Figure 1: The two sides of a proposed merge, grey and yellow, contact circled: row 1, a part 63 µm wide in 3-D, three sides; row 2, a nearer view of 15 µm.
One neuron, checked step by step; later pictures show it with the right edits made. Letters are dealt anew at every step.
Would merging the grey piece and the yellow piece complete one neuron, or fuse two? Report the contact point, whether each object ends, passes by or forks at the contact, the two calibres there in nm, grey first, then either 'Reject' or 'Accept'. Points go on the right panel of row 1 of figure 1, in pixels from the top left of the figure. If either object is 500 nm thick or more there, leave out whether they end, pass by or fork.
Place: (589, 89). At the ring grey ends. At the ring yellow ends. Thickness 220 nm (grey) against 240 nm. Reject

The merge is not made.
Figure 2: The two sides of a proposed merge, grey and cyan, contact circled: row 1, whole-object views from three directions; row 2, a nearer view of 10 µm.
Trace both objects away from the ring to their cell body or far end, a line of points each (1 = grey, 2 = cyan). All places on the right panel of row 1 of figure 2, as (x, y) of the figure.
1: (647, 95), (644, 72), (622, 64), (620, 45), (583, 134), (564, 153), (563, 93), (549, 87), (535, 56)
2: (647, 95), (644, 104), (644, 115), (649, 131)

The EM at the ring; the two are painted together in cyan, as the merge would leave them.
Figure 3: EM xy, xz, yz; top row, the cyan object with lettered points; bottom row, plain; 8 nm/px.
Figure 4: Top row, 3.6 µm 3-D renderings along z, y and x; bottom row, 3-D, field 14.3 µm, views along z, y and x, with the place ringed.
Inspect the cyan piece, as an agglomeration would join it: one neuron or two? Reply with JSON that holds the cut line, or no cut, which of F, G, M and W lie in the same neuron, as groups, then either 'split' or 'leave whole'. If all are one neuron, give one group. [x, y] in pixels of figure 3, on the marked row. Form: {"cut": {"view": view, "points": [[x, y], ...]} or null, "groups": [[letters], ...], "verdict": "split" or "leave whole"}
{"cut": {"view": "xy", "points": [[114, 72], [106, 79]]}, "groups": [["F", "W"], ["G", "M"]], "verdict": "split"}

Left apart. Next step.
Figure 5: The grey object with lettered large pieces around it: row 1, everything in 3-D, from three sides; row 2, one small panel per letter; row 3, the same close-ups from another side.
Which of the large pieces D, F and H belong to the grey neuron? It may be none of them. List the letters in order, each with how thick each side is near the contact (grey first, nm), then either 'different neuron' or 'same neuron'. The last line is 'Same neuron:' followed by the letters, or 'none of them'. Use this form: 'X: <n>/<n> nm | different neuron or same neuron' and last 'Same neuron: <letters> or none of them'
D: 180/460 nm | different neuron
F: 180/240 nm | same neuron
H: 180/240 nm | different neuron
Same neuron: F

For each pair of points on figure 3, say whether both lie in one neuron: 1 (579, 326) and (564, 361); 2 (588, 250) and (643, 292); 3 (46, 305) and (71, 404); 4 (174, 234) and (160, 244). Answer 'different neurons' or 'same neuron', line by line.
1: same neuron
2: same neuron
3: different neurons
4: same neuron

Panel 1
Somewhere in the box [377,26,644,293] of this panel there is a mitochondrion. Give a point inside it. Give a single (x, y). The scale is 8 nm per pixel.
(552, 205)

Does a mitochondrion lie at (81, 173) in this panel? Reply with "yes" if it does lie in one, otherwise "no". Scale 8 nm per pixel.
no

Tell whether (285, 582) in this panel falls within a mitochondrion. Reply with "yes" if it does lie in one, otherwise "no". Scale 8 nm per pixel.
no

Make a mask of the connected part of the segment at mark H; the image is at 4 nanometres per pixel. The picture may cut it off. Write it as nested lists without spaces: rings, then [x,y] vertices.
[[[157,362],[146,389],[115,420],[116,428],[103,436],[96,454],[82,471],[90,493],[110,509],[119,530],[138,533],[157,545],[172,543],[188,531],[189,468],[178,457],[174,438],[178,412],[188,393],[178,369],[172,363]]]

About this task — The string to find is "lettered"; copy every line of the listing that has it.

Final answer —
Figure 3: EM xy, xz, yz; top row, the cyan object with lettered points; bottom row, plain; 8 nm/px.
Figure 5: The grey object with lettered large pieces around it: row 1, everything in 3-D, from three sides; row 2, one small panel per letter; row 3, the same close-ups from another side.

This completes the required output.